■ Document extract:
If you want something copy-pasteable:

Example

Folder structure:

$ tree . -a
.
├── a.txt
├── bar
├── b.py
├── collect.py
├── empty
├── foo
│   └── bar.bz.gz2
├── .hidden
│   └── secrect-file
└── martin
    └── thoma
        └── cv.pdf

gives:

$ python collect.py
bar
empty
.hidden
collect.py
a.txt
b.py
martin
foo
.hidden/secrect-file
martin/thoma
martin/thoma/cv.pdf
foo/bar.bz.gz2

Answer 3

Use os.path.join to concatenate the directory and file name:

import os

for path, subdirs, files in os.walk(root):
    for name in files:
        print(os.path.join(path, name))

Note the usage of path and not root in the concatenation, since using root would be incorrect.

---

In Python 3.4, the pathlib module was added for easier path manipulations. So the equivalent to os.path.join would be:

pathlib.PurePath(path, name)

■ Problems and tasks:
a: Answer these questions using the directory-walking excerpt:
(i) Which file is located inside the "martin/thoma" directory in the folder structure shown?
(ii) Which function is recommended to concatenate the directory and file name?
(iii) In which Python version was the pathlib module added?
b: Carry on the directory-walking excerpt from its final line, adding a short passage in the same style.
The lines that come next are separate material, unconnected to the directory-walking excerpt.

■ Entries supplied:
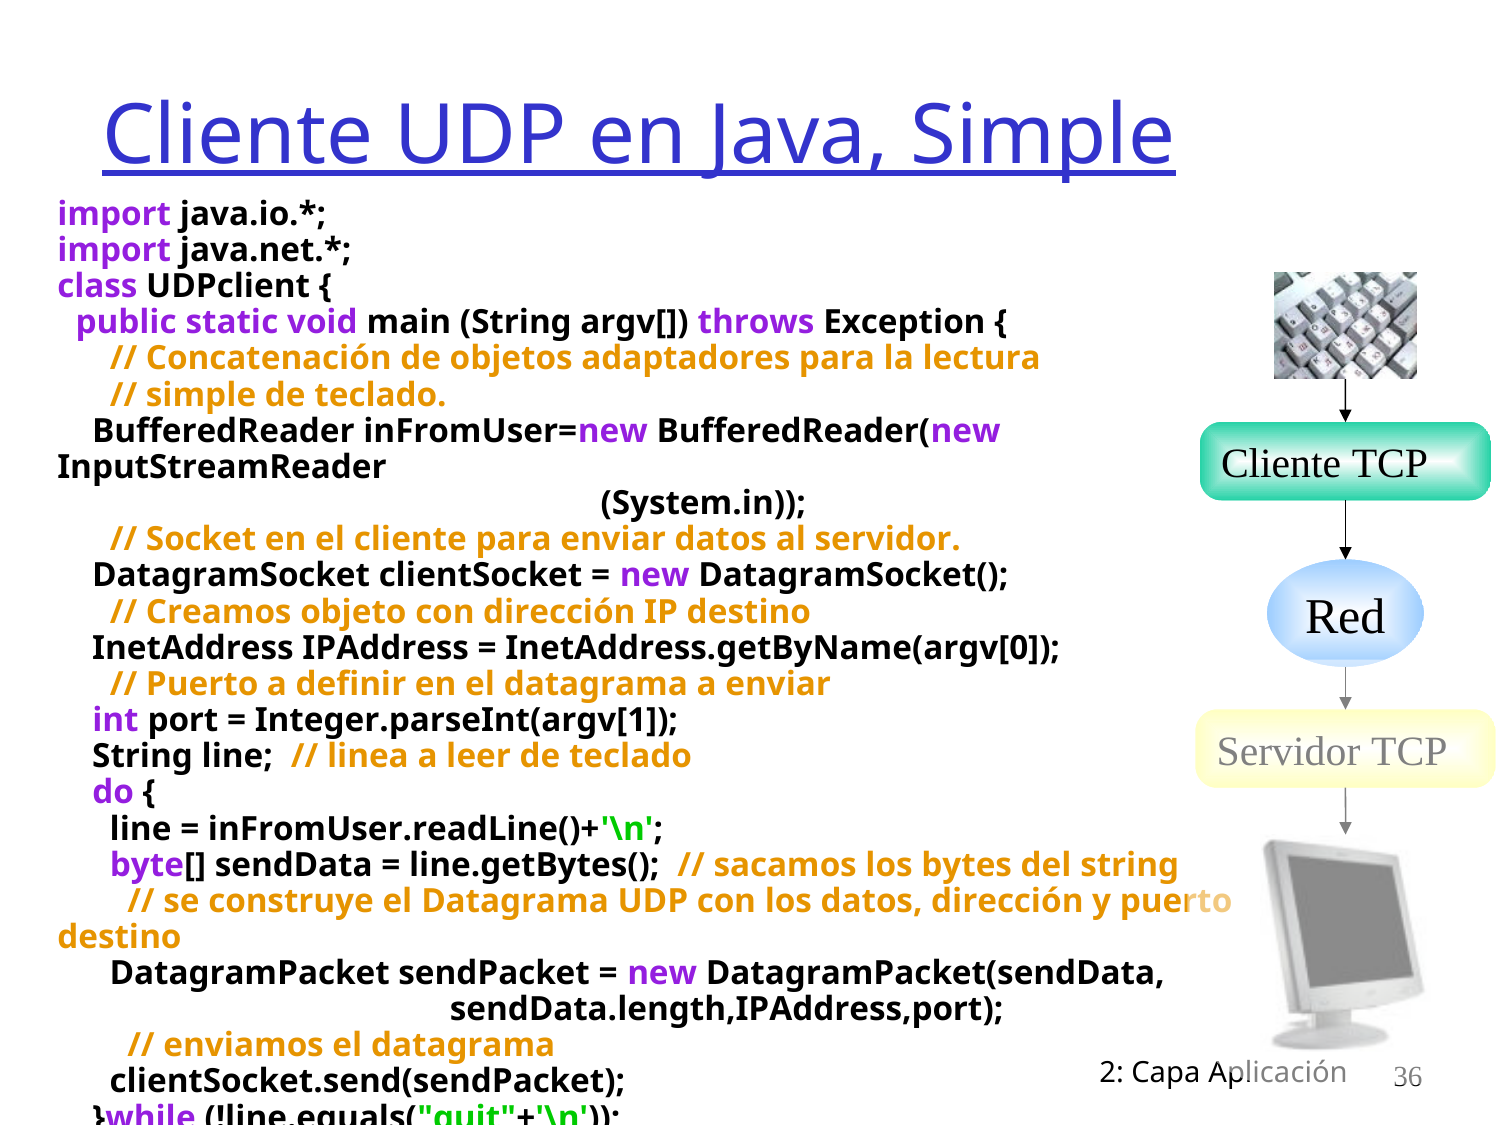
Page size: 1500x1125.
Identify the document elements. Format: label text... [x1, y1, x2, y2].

title Cliente UDP en Java, Simple [87, 37, 1363, 225]
list import java.io.*; import java.net.*; class UDPclient { public static void main (String argv[]) throws Exception { // Concatenación de objetos adaptadores para la lectura // simple de teclado. BufferedReader inFromUser=new BufferedReader(new InputStreamReader (System.in)); // Socket en el cliente para enviar datos al servidor. DatagramSocket clientSocket = new DatagramSocket(); // Creamos objeto con dirección IP destino InetAddress IPAddress = InetAddress.getByName(argv[0]); // Puerto a definir en el datagrama a enviar int port = Integer.parseInt(argv[1]); String line; // linea a leer de teclado do { line = inFromUser.readLine()+'\n'; byte[] sendData = line.getBytes(); // sacamos los bytes del string // se construye el Datagrama UDP con los datos, dirección y puerto destino DatagramPacket sendPacket = new DatagramPacket(sendData, sendData.length,IPAddress,port); // enviamos el datagrama clientSocket.send(sendPacket); }while (!line.equals("quit"+'\n')); // Cerramos el socket clientSocket.close(); } } [0, 152, 1313, 1125]
text_box [1187, 659, 1500, 1085]
picture [1274, 272, 1417, 379]
text_box Red [1267, 559, 1424, 659]
text_box Cliente TCP [1200, 422, 1491, 501]
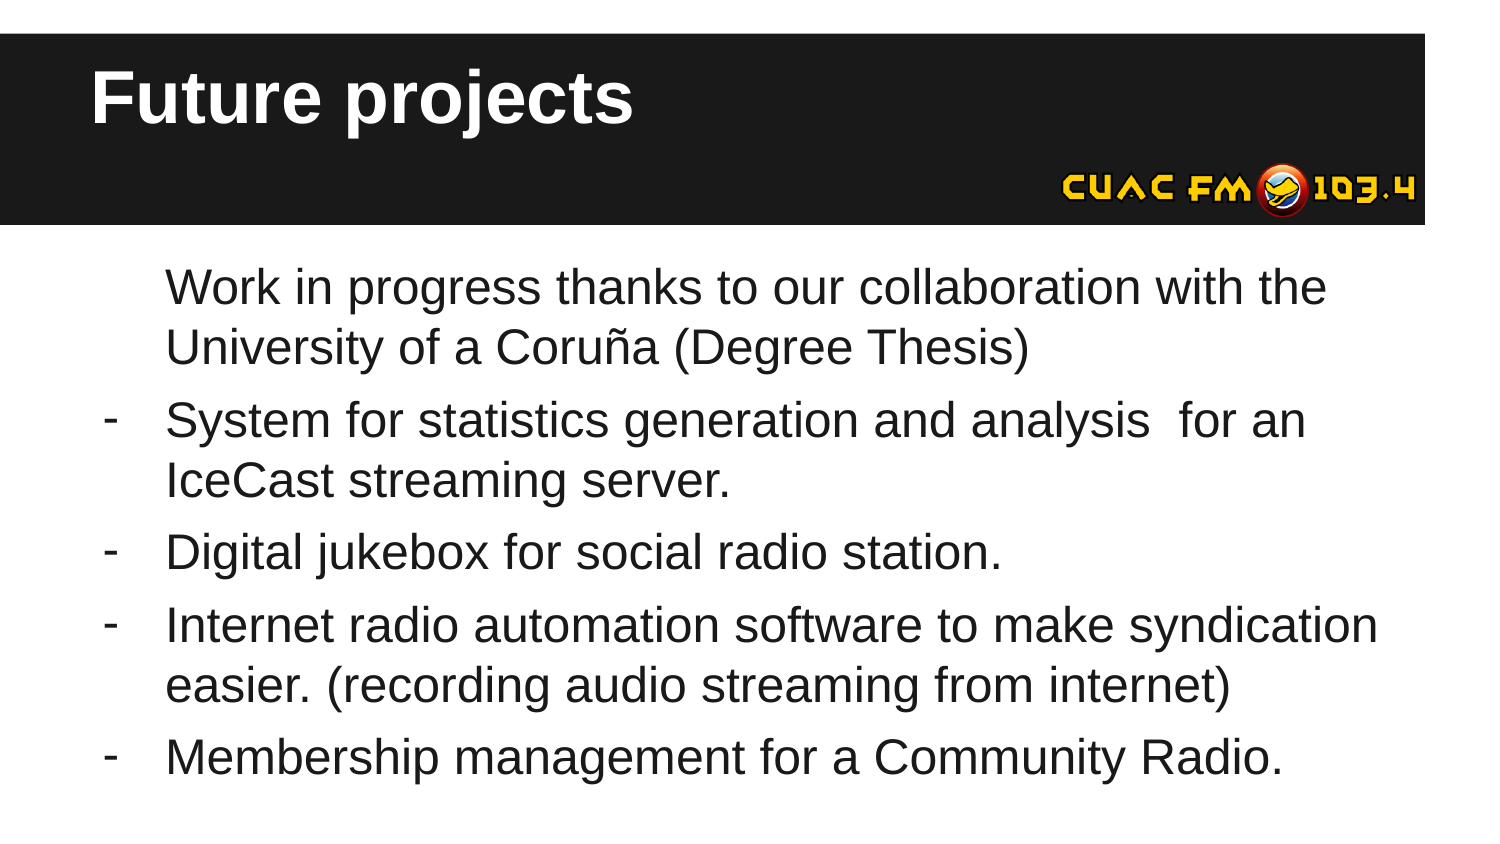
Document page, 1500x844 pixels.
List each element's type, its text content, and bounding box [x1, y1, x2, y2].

list Work in progress thanks to our collaboration with the University of a Coruña (Degree Thesis) System for statistics generation and analysis for an IceCast streaming server. Digital jukebox for social radio station. Internet radio automation software to make syndication easier. (recording audio streaming from internet) Membership management for a Community Radio. [75, 239, 1454, 808]
title Future projects [75, 33, 1425, 221]
picture [1054, 158, 1425, 221]
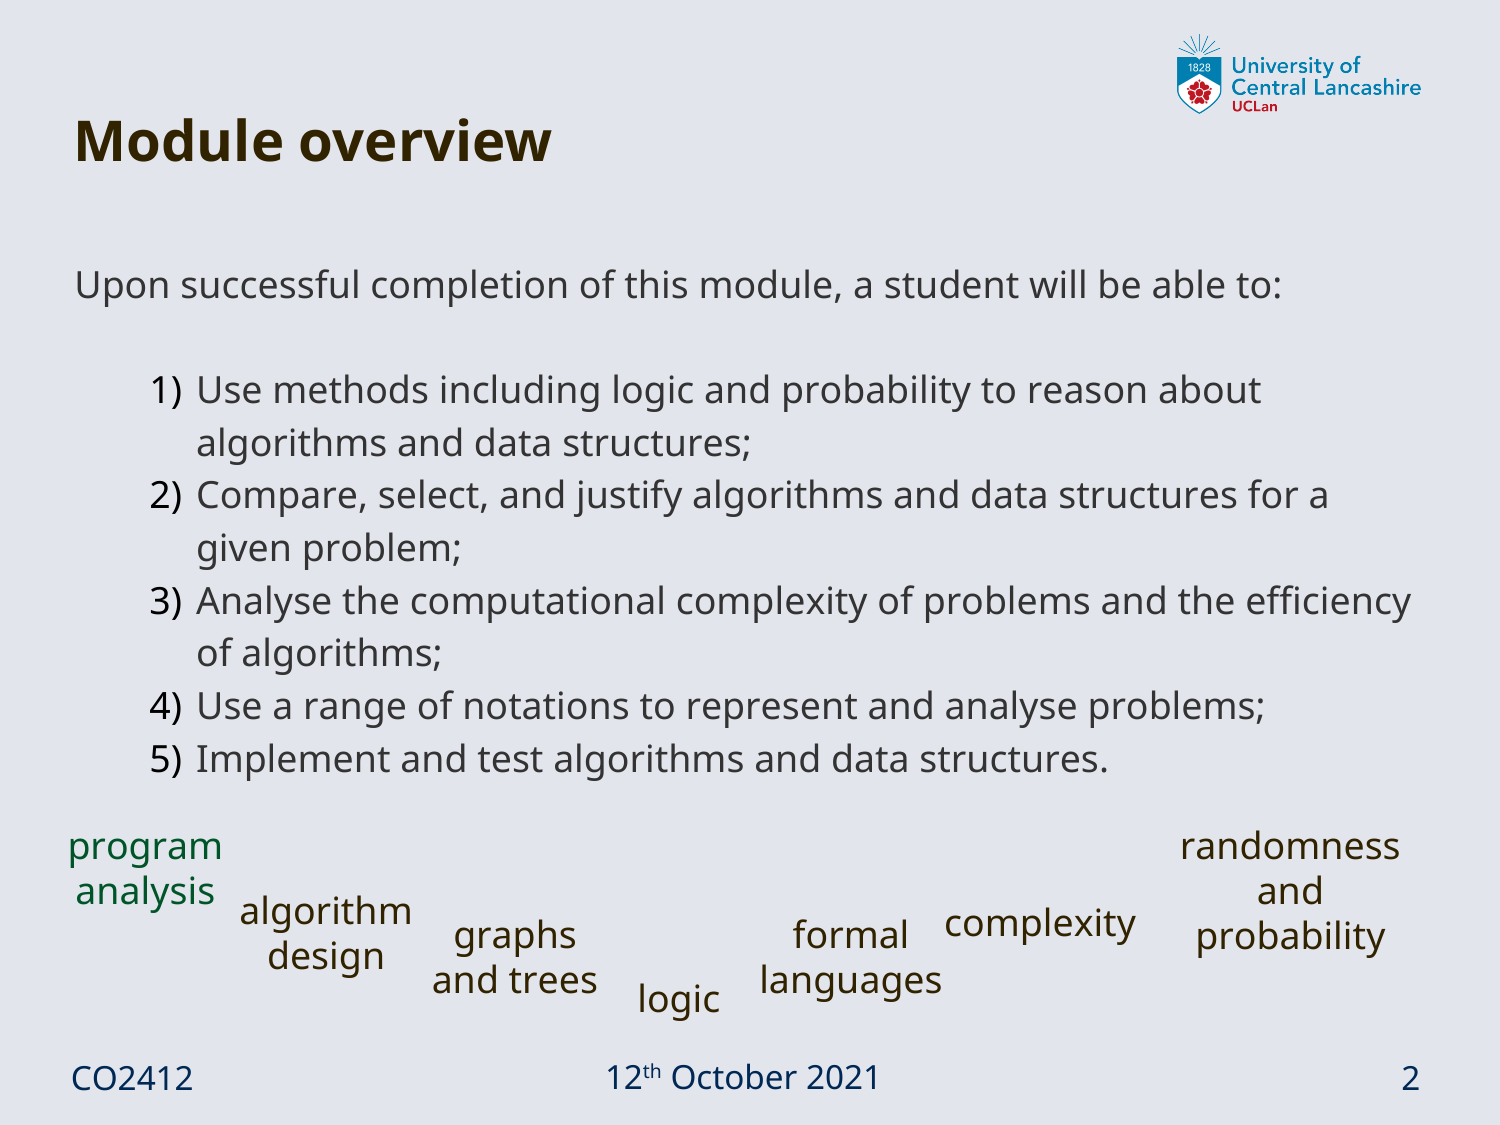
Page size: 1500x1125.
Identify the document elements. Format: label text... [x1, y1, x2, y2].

text_box complexity [926, 891, 1154, 978]
text_box algorithm design [223, 879, 429, 985]
picture [1177, 34, 1421, 93]
text_box graphs and trees [413, 903, 618, 1009]
text_box Upon successful completion of this module, a student will be able to: Use methods including logic and probability to reason about algorithms and data structures; Compare, select, and justify algorithms and data structures for a given problem; Analyse the computational complexity of problems and the efficiency of algorithms; Use a range of notations to represent and analyse problems; Implement and test algorithms and data structures. [59, 246, 1436, 910]
text_box formal languages [737, 903, 965, 1009]
title Module overview [58, 93, 1475, 186]
text_box program analysis [43, 814, 247, 920]
text_box randomness and probability [1142, 814, 1439, 920]
text_box logic [530, 967, 828, 1028]
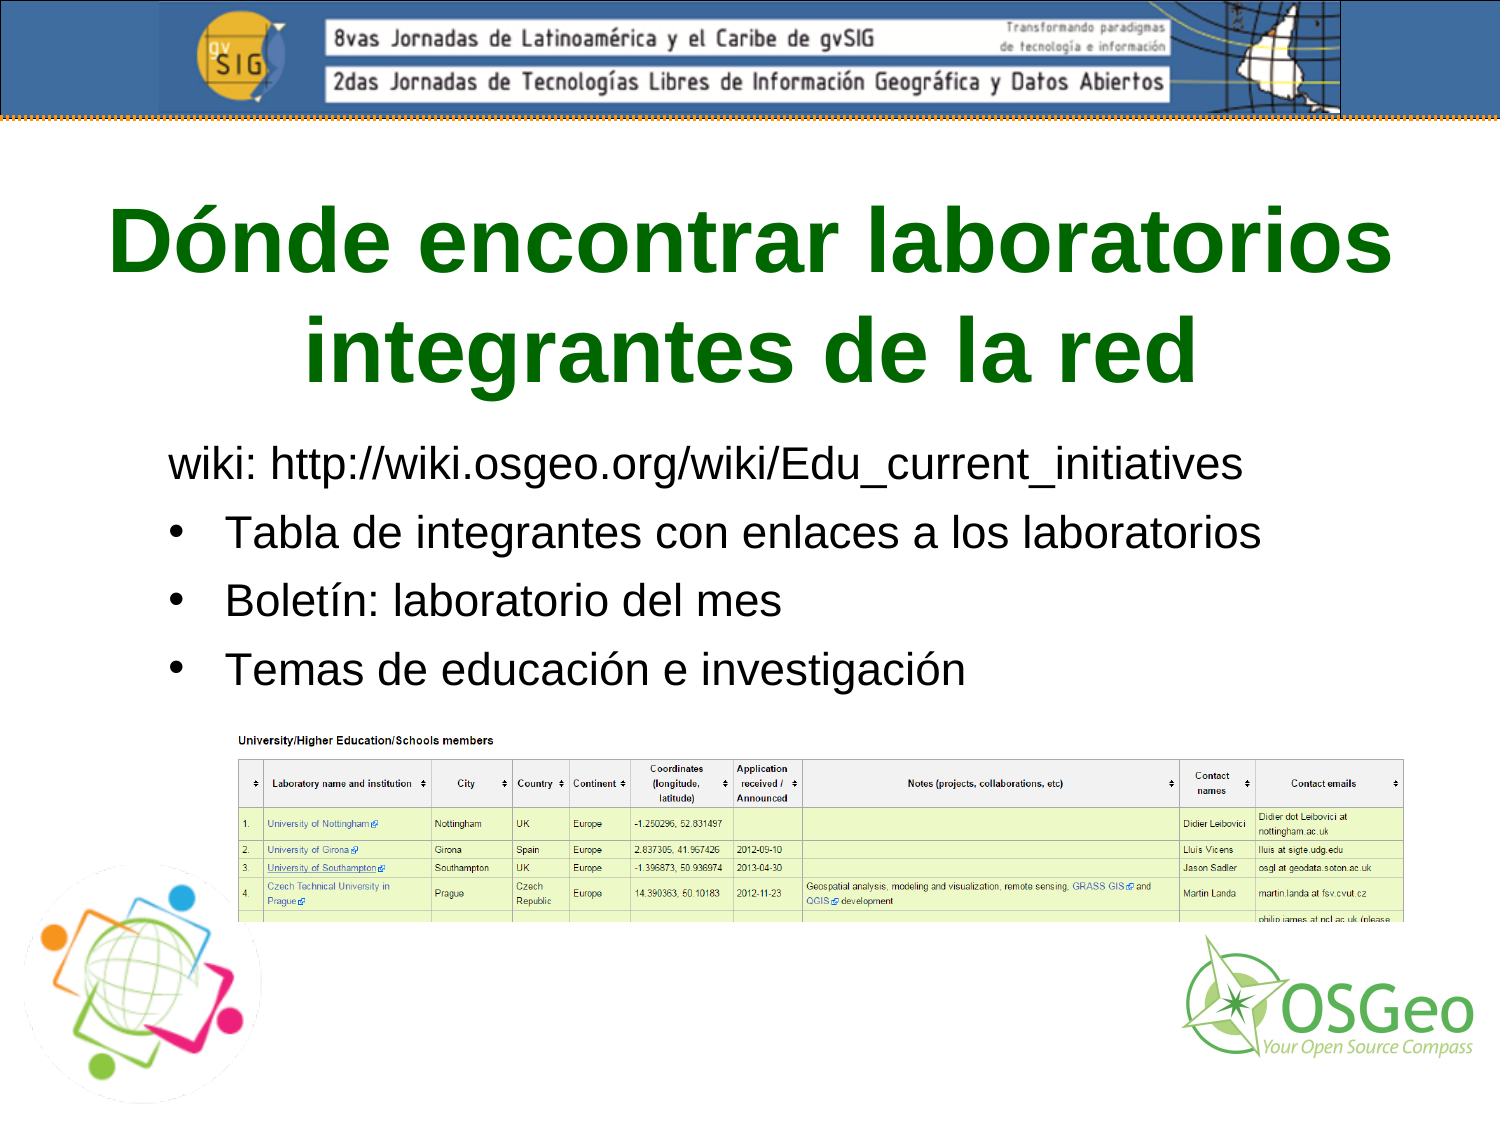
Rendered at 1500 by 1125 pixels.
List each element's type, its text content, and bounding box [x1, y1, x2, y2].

title Dónde encontrar laboratorios integrantes de la red [76, 173, 1427, 409]
picture [1181, 934, 1477, 1063]
picture [23, 730, 1412, 1105]
list wiki: http://wiki.osgeo.org/wiki/Edu_current_initiatives Tabla de integrantes con enlaces a los laboratorios Boletín: laboratorio del mes Temas de educación e investigación [153, 426, 1394, 703]
picture [159, 1, 1340, 113]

■ Responses in order:
a:
(i) cv.pdf
(ii) os.path.join
(iii) Python 3.4

b:
The advantage of pathlib is that you can use a variety of useful methods on paths. If you use the concrete Path variant you can also do actual OS calls through them, like changing into a directory, deleting the path, opening the file it points to and much more.

Answer 4

Since every example here is just using walk (with join), I'd like to show a nice example and comparison with listdir:

import os, time

def listFiles1(root): # listdir
    allFiles = []; walk = [root]
    while walk:
        folder = walk.pop(0)+"/"; items = os.listdir(folder) # items = folders + files
        for i in items: i=folder+i; (walk if os.path.isdir(i) else allFiles).append(i)
    return allFiles

def listFiles2(root): # listdir/join (takes ~1.4x as long) (and uses '\\' instead)
    allFiles = []; walk = [root]
    while walk:
        folder = walk.pop(0); items = os.listdir(folder) # items = folders + files
        for i in items: i=os.path.join(folder,i); (walk if os.path.isdir(i) else allFiles).append(i)
    return allFiles

def listFiles3(root): # walk (takes ~1.5x as long)
    allFiles = []
    for folder, folders, files in os.walk(root):
        for file in files: allFiles+=[folder.replace("\\","/")+"/"+file] # folder+"\\"+file still ~1.5x
    return allFiles

def listFiles4(root): # walk/join (takes ~1.6x as long) (and uses '\\' instead)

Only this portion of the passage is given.